In the months after the end of the Civil War, there was one word on everyone’s redemption. From the fiery language of Radical Republicans calling for a reconstruction of the former Confederacy to the petitions of those individuals who had worked the land as slaves to the white supremacists who would bring an end to Reconstruction in the late 1870s, this crucial concept informed the ways in which many people—both black and white, northerner and southerner—imagined the transformation of the American South.
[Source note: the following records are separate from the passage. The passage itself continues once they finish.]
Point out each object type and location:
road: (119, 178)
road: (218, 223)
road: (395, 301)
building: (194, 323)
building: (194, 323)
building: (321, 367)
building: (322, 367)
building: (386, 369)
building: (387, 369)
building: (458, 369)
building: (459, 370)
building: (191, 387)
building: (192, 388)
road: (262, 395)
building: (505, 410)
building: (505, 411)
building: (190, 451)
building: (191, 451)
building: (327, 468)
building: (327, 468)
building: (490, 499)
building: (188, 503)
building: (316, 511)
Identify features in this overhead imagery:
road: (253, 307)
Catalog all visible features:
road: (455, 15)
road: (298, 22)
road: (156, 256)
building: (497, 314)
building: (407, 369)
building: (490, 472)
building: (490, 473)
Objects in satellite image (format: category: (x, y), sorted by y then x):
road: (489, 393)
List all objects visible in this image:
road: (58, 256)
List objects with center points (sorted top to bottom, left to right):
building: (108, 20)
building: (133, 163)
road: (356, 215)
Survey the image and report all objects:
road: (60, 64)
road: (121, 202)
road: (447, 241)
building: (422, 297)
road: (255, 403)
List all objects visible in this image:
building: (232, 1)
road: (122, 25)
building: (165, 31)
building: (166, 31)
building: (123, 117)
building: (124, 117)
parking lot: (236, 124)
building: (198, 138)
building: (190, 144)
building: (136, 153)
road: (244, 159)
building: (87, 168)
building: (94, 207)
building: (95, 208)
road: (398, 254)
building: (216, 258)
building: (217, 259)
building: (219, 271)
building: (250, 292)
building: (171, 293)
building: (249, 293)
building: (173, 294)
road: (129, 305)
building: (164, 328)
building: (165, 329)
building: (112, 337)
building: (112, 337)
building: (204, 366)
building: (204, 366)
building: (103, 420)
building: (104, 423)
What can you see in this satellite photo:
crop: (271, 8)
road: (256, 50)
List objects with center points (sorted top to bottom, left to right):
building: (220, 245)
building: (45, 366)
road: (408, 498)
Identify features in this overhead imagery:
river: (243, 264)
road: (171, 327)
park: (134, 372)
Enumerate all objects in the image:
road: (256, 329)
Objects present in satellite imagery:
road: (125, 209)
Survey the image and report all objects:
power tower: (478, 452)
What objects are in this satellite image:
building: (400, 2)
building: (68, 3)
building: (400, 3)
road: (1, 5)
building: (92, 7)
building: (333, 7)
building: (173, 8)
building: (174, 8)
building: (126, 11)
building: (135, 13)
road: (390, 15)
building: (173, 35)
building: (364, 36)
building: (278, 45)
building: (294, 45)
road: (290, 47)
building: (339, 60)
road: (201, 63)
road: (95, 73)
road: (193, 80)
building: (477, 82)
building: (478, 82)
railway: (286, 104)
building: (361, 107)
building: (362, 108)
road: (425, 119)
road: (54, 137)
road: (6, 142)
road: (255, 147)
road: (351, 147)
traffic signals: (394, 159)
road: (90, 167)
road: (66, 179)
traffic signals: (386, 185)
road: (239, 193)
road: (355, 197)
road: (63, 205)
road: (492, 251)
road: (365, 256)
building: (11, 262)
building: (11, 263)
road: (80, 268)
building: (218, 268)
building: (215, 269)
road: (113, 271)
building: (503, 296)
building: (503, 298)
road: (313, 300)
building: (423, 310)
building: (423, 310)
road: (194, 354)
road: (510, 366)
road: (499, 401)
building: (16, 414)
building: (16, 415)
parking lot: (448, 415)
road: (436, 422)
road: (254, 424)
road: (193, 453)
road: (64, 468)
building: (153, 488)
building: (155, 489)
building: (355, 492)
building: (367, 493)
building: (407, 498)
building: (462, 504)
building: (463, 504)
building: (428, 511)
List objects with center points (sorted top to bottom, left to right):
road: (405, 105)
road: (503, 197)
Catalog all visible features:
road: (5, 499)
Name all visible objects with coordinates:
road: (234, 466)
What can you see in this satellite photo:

Beyond Redemption explores how the violence of a protracted civil war shaped the meaning of freedom and citizenship in the new South. Here, Carole Emberton traces the competing meanings that redemption held for Americans as they tried to come to terms with the war and the changing social landscape. While some imagined redemption from the brutality of slavery and war, others—like the infamous Ku Klux Klan—sought political and racial redemption for their losses through violence. Beyond Redemption merges studies of race and American manhood with an analysis of post-Civil War American politics to offer unconventional and challenging insight into the violence of Reconstruction.
Using a very diverse collection of archival material, Emberton throws needed light on Reconstruction by exploring the theme of redemption and how belief in it informed different Americans' sensibilities and actions as they attempted to make sense of the Civil War and its consequences. It pairs nicely with Doug Egerton's The Wars of Reconstruction and Caroline Janney's Remembering the Civil War.